What you have to do |
In full and word for word, restate the lines of the listing.

Information |

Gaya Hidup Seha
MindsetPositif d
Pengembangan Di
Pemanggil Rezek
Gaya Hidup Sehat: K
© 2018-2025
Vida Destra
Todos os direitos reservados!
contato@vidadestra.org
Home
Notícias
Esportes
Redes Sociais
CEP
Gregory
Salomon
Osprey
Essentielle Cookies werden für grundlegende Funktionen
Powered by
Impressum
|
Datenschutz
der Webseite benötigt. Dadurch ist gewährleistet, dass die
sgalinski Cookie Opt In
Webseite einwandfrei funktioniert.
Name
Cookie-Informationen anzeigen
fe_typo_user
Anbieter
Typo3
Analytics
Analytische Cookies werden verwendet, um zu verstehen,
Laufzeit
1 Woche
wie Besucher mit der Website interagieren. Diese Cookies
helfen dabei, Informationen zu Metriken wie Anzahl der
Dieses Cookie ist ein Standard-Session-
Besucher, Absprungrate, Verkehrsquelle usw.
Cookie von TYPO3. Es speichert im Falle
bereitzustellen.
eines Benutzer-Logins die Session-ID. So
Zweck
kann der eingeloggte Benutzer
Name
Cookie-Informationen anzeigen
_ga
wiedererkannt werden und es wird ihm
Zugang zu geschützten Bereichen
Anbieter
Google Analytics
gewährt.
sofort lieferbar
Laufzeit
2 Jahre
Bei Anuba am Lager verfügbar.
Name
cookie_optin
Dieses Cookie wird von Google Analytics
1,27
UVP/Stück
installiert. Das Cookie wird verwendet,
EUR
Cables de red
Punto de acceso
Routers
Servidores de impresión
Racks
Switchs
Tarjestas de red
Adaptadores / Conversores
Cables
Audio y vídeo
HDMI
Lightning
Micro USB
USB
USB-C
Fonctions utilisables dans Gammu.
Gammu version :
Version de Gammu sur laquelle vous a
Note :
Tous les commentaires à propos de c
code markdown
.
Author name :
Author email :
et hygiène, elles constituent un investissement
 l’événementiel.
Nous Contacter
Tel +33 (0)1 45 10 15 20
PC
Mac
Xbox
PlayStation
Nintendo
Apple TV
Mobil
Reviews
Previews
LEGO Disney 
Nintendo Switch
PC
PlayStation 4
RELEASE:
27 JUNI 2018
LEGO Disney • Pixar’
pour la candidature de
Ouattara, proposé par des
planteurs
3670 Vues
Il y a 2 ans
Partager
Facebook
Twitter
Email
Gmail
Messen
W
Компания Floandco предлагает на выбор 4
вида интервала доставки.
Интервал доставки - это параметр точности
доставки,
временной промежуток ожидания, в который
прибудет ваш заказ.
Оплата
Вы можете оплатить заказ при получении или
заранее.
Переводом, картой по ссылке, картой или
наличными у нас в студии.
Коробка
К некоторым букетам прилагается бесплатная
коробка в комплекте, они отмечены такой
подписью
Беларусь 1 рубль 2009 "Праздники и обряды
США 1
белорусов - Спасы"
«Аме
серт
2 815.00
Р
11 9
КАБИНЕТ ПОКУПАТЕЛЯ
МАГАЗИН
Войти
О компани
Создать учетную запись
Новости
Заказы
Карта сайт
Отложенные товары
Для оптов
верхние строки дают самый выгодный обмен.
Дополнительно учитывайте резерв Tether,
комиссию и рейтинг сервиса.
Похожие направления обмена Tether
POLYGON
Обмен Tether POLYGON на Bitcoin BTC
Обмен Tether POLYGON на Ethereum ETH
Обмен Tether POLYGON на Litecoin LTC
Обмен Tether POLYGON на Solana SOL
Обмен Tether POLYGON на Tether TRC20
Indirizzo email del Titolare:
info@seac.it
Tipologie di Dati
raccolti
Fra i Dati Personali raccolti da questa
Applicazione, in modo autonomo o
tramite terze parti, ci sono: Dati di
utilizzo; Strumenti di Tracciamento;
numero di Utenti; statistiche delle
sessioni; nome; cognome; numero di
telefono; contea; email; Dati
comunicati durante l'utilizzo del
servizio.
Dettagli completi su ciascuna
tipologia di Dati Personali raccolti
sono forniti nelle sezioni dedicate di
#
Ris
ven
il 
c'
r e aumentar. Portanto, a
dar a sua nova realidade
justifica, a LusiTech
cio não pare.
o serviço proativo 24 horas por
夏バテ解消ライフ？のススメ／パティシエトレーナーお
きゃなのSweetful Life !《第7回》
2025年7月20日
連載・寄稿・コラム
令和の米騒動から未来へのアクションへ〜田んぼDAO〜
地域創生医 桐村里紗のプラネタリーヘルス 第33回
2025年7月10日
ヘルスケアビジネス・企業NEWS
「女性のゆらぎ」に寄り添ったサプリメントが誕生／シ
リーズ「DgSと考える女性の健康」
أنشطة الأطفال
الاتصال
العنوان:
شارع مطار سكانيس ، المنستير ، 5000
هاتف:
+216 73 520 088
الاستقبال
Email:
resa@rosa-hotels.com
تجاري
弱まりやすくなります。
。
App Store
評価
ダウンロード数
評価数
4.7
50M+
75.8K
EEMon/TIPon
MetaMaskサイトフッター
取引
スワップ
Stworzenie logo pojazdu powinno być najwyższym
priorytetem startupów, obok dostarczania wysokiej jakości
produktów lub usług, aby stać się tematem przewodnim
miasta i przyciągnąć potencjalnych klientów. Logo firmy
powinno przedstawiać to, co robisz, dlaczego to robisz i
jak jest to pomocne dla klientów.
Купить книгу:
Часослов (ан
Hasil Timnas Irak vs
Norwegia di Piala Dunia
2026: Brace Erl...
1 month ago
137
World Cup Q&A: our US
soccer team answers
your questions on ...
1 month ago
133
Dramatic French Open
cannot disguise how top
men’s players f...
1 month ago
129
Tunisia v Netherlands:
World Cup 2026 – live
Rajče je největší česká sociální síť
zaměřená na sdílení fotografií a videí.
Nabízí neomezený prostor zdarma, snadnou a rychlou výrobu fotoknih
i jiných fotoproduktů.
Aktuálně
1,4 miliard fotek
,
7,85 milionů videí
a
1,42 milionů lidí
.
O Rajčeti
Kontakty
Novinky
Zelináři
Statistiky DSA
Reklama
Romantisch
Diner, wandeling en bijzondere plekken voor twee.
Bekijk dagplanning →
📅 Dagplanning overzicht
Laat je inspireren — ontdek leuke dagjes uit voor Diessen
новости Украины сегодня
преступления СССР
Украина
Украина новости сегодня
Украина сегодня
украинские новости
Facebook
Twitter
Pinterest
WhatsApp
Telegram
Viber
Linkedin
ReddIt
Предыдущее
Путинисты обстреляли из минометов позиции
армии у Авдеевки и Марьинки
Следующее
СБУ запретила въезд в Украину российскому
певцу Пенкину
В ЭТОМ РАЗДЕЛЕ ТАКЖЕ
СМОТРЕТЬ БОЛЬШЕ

Finished exercise |
Gaya Hidup Seha
MindsetPositif d
Pengembangan Di
Pemanggil Rezek
Gaya Hidup Sehat: K
© 2018-2025
Vida Destra
Todos os direitos reservados!
contato@vidadestra.org
Home
Notícias
Esportes
Redes Sociais
CEP
Gregory
Salomon
Osprey
Essentielle Cookies werden für grundlegende Funktionen
Powered by
Impressum
|
Datenschutz
der Webseite benötigt. Dadurch ist gewährleistet, dass die
sgalinski Cookie Opt In
Webseite einwandfrei funktioniert.
Name
Cookie-Informationen anzeigen
fe_typo_user
Anbieter
Typo3
Analytics
Analytische Cookies werden verwendet, um zu verstehen,
Laufzeit
1 Woche
wie Besucher mit der Website interagieren. Diese Cookies
helfen dabei, Informationen zu Metriken wie Anzahl der
Dieses Cookie ist ein Standard-Session-
Besucher, Absprungrate, Verkehrsquelle usw.
Cookie von TYPO3. Es speichert im Falle
bereitzustellen.
eines Benutzer-Logins die Session-ID. So
Zweck
kann der eingeloggte Benutzer
Name
Cookie-Informationen anzeigen
_ga
wiedererkannt werden und es wird ihm
Zugang zu geschützten Bereichen
Anbieter
Google Analytics
gewährt.
sofort lieferbar
Laufzeit
2 Jahre
Bei Anuba am Lager verfügbar.
Name
cookie_optin
Dieses Cookie wird von Google Analytics
1,27
UVP/Stück
installiert. Das Cookie wird verwendet,
EUR
Cables de red
Punto de acceso
Routers
Servidores de impresión
Racks
Switchs
Tarjestas de red
Adaptadores / Conversores
Cables
Audio y vídeo
HDMI
Lightning
Micro USB
USB
USB-C
Fonctions utilisables dans Gammu.
Gammu version :
Version de Gammu sur laquelle vous a
Note :
Tous les commentaires à propos de c
code markdown
.
Author name :
Author email :
et hygiène, elles constituent un investissement
 l’événementiel.
Nous Contacter
Tel +33 (0)1 45 10 15 20
PC
Mac
Xbox
PlayStation
Nintendo
Apple TV
Mobil
Reviews
Previews
LEGO Disney 
Nintendo Switch
PC
PlayStation 4
RELEASE:
27 JUNI 2018
LEGO Disney • Pixar’
pour la candidature de
Ouattara, proposé par des
planteurs
3670 Vues
Il y a 2 ans
Partager
Facebook
Twitter
Email
Gmail
Messen
W
Компания Floandco предлагает на выбор 4
вида интервала доставки.
Интервал доставки - это параметр точности
доставки,
временной промежуток ожидания, в который
прибудет ваш заказ.
Оплата
Вы можете оплатить заказ при получении или
заранее.
Переводом, картой по ссылке, картой или
наличными у нас в студии.
Коробка
К некоторым букетам прилагается бесплатная
коробка в комплекте, они отмечены такой
подписью
Беларусь 1 рубль 2009 "Праздники и обряды
США 1
белорусов - Спасы"
«Аме
серт
2 815.00
Р
11 9
КАБИНЕТ ПОКУПАТЕЛЯ
МАГАЗИН
Войти
О компани
Создать учетную запись
Новости
Заказы
Карта сайт
Отложенные товары
Для оптов
верхние строки дают самый выгодный обмен.
Дополнительно учитывайте резерв Tether,
комиссию и рейтинг сервиса.
Похожие направления обмена Tether
POLYGON
Обмен Tether POLYGON на Bitcoin BTC
Обмен Tether POLYGON на Ethereum ETH
Обмен Tether POLYGON на Litecoin LTC
Обмен Tether POLYGON на Solana SOL
Обмен Tether POLYGON на Tether TRC20
Indirizzo email del Titolare:
info@seac.it
Tipologie di Dati
raccolti
Fra i Dati Personali raccolti da questa
Applicazione, in modo autonomo o
tramite terze parti, ci sono: Dati di
utilizzo; Strumenti di Tracciamento;
numero di Utenti; statistiche delle
sessioni; nome; cognome; numero di
telefono; contea; email; Dati
comunicati durante l'utilizzo del
servizio.
Dettagli completi su ciascuna
tipologia di Dati Personali raccolti
sono forniti nelle sezioni dedicate di
#
Ris
ven
il 
c'
r e aumentar. Portanto, a
dar a sua nova realidade
justifica, a LusiTech
cio não pare.
o serviço proativo 24 horas por
夏バテ解消ライフ？のススメ／パティシエトレーナーお
きゃなのSweetful Life !《第7回》
2025年7月20日
連載・寄稿・コラム
令和の米騒動から未来へのアクションへ〜田んぼDAO〜
地域創生医 桐村里紗のプラネタリーヘルス 第33回
2025年7月10日
ヘルスケアビジネス・企業NEWS
「女性のゆらぎ」に寄り添ったサプリメントが誕生／シ
リーズ「DgSと考える女性の健康」
أنشطة الأطفال
الاتصال
العنوان:
شارع مطار سكانيس ، المنستير ، 5000
هاتف:
+216 73 520 088
الاستقبال
Email:
resa@rosa-hotels.com
تجاري
弱まりやすくなります。
。
App Store
評価
ダウンロード数
評価数
4.7
50M+
75.8K
EEMon/TIPon
MetaMaskサイトフッター
取引
スワップ
Stworzenie logo pojazdu powinno być najwyższym
priorytetem startupów, obok dostarczania wysokiej jakości
produktów lub usług, aby stać się tematem przewodnim
miasta i przyciągnąć potencjalnych klientów. Logo firmy
powinno przedstawiać to, co robisz, dlaczego to robisz i
jak jest to pomocne dla klientów.
Купить книгу:
Часослов (ан
Hasil Timnas Irak vs
Norwegia di Piala Dunia
2026: Brace Erl...
1 month ago
137
World Cup Q&A: our US
soccer team answers
your questions on ...
1 month ago
133
Dramatic French Open
cannot disguise how top
men’s players f...
1 month ago
129
Tunisia v Netherlands:
World Cup 2026 – live
Rajče je největší česká sociální síť
zaměřená na sdílení fotografií a videí.
Nabízí neomezený prostor zdarma, snadnou a rychlou výrobu fotoknih
i jiných fotoproduktů.
Aktuálně
1,4 miliard fotek
,
7,85 milionů videí
a
1,42 milionů lidí
.
O Rajčeti
Kontakty
Novinky
Zelináři
Statistiky DSA
Reklama
Romantisch
Diner, wandeling en bijzondere plekken voor twee.
Bekijk dagplanning →
📅 Dagplanning overzicht
Laat je inspireren — ontdek leuke dagjes uit voor Diessen
новости Украины сегодня
преступления СССР
Украина
Украина новости сегодня
Украина сегодня
украинские новости
Facebook
Twitter
Pinterest
WhatsApp
Telegram
Viber
Linkedin
ReddIt
Предыдущее
Путинисты обстреляли из минометов позиции
армии у Авдеевки и Марьинки
Следующее
СБУ запретила въезд в Украину российскому
певцу Пенкину
В ЭТОМ РАЗДЕЛЕ ТАКЖЕ
СМОТРЕТЬ БОЛЬШЕ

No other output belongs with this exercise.